● Prompt: Quote all of the data that follows exactly as written, skipping the images.

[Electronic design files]

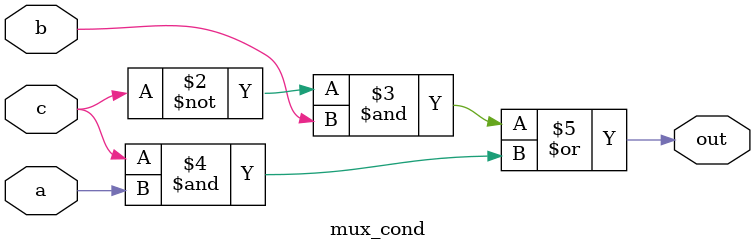
<source format=v>
module mux_cond (out, c, a, b);
  //salidas del Mux
  output out;
  // Entradas al Mux
  input c, a, b;
  reg out;
  always @(*) //asterisco representa
  //todas las entradas que pueden modificar la salida
  out= (~c&b) | (c&a);
endmodule

</source>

● The completed task:
<source format=v>
module mux_cond (out, c, a, b);
  //salidas del Mux
  output out;
  // Entradas al Mux
  input c, a, b;
  reg out;
  always @(*) //asterisco representa
  //todas las entradas que pueden modificar la salida
  out= (~c&b) | (c&a);
endmodule

</source>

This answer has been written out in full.